Introduction to Communication (CMTC 100):
The study of human communication with emphasis on how we communicate, the factors that influence the success of our communication interactions, and the areas in which communication take place. This course will also focus on an understanding of the self in communication interactions as well as exploring issues of perception and culture. Group discussion will focus on education topics. As part of this course, students are required to observe 20 hours in an elementary or high school classroom and submit a journal of those observations.
Introduction to Earth Science (ESCI 121):
Basic concepts of geology, meteorology, oceanography, and the solar system. Discussion of topics of current interest in the earth sciences. Laboratory involves the study of minerals, rocks, maps and weather instruments. Lecture 2 hours, lab 2 hours. Professor will also engage students in looking at assignments from the educator’s perspective.
Introduction to Theatre (CMTT 130):
Survey of the components of theatrical experience and the function of the various contributors to theatrical production. Attendance at selected theatrical productions is required. This course will also examine the use of theatre games in teaching and explore the different roles necessary for producing a play. The final project in this course is linked to concepts studied in Introduction to Communication.
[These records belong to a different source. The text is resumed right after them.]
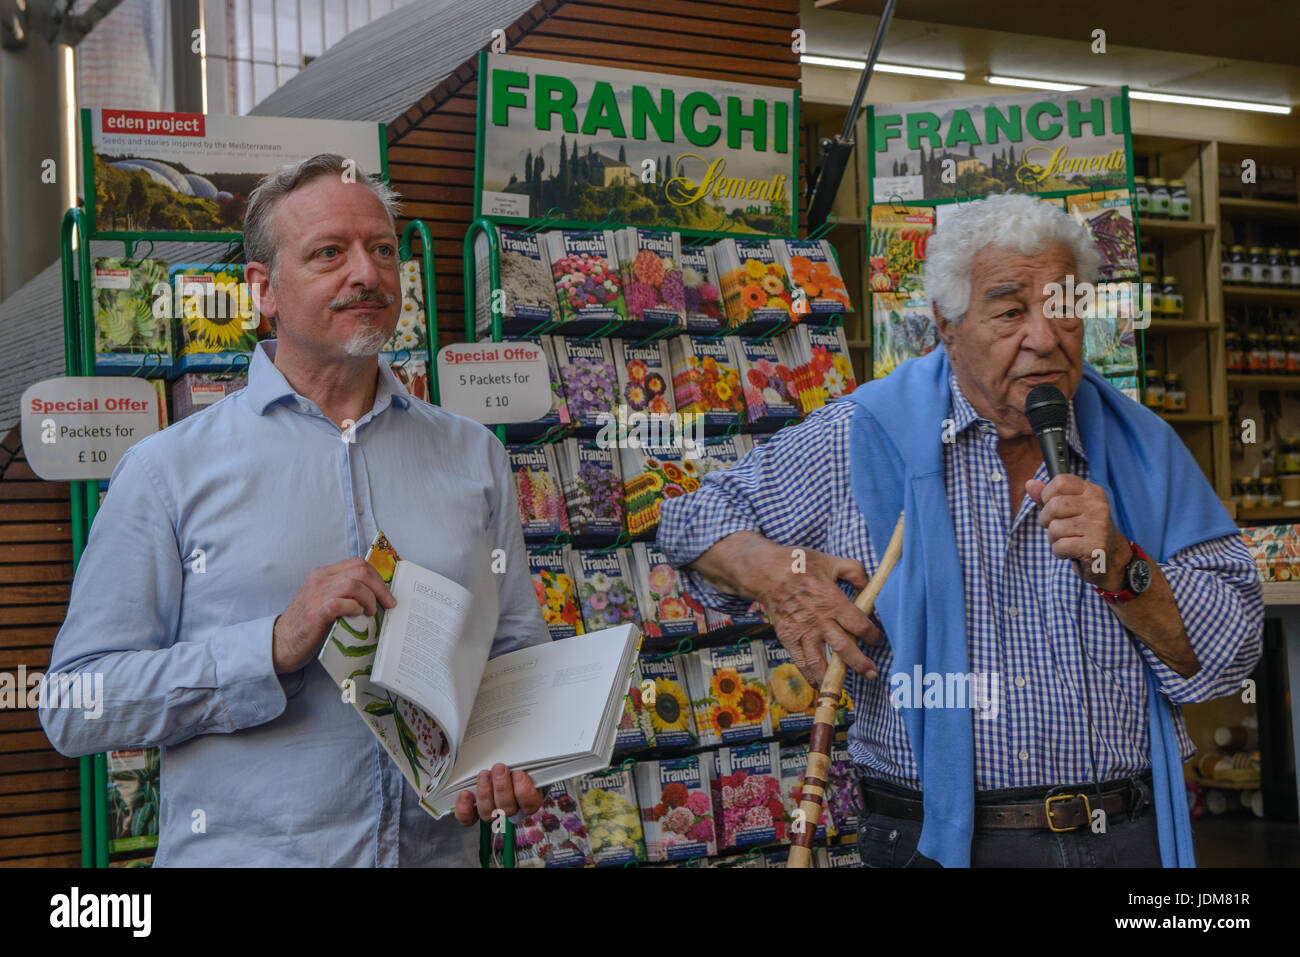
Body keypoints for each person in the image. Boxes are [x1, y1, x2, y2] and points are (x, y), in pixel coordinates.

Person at [657, 193, 1263, 868]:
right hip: (934, 844)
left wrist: (1123, 566)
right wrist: (778, 573)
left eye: (1063, 307)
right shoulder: (868, 433)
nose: (1044, 336)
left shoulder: (1144, 447)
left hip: (1121, 837)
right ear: (946, 323)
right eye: (1010, 311)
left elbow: (1231, 653)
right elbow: (689, 519)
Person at [40, 154, 548, 866]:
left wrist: (514, 751)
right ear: (263, 289)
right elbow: (73, 702)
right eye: (328, 254)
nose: (366, 273)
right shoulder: (168, 471)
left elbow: (516, 651)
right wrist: (271, 645)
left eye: (380, 249)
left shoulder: (473, 456)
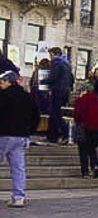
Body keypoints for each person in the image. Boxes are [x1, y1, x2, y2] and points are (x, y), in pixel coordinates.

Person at [0, 70, 40, 207]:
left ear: (8, 82)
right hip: (22, 136)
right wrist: (30, 131)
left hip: (4, 134)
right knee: (18, 167)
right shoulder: (27, 97)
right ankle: (18, 197)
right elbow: (36, 116)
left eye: (2, 82)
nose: (1, 85)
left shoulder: (3, 96)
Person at [41, 47, 74, 143]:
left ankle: (65, 134)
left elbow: (53, 77)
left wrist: (43, 81)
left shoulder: (56, 63)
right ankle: (52, 136)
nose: (50, 57)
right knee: (54, 113)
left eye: (50, 54)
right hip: (65, 91)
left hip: (57, 90)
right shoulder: (67, 64)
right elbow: (71, 79)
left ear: (54, 54)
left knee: (56, 113)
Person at [73, 80, 98, 179]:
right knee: (92, 149)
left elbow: (77, 115)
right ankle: (95, 168)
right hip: (97, 129)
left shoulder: (81, 100)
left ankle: (85, 172)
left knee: (83, 151)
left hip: (84, 128)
Philosophical and Historical Foundations of Public Education (EDFN 305):
The exploration of differing views of the aims of public education in America. The study of the historic settings in which the system developed. Identification of major social and cultural problems in relation to their historic antecedents. The study of various philosophic schools of thought and their impact on educational theory and practice, past and present.
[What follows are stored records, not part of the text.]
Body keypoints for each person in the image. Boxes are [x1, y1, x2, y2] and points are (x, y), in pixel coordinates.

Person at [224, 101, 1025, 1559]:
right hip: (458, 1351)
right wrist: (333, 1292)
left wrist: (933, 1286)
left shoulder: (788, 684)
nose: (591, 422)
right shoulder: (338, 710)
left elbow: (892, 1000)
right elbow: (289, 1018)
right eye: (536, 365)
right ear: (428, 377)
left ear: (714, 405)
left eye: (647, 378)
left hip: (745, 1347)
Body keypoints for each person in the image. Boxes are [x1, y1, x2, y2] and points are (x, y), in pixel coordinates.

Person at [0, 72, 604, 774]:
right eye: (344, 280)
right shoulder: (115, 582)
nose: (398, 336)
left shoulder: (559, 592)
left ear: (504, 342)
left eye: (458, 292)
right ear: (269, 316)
Public Speaking (CMTC 101):
The development of skills common to all forms of oral communication with emphasis on public speaking. Students will study organization, delivery, sources of materials and language usage. Competent and innovative technology use will also be a topic. Students will be asked to engage in discussions around challenges to the future of our educational system and their role as teachers within it.
Schools and Society (SOC 104):
Focus on issues concerning U.S. education today from a sociological perspective. Some fieldwork may be required as a part of this course.
Writing I (ENGL 101):
Specialized instruction and practice in beginning writing. Work in usage, grammar, style, paragraphs, and short essays. Designated professor will also consider education topics in discussions ad coursework.
Writing II (ENGL 102):
Continuation of practice in composition with emphasis on a variety of forms of writing and long essays, culminating in the annotated research paper.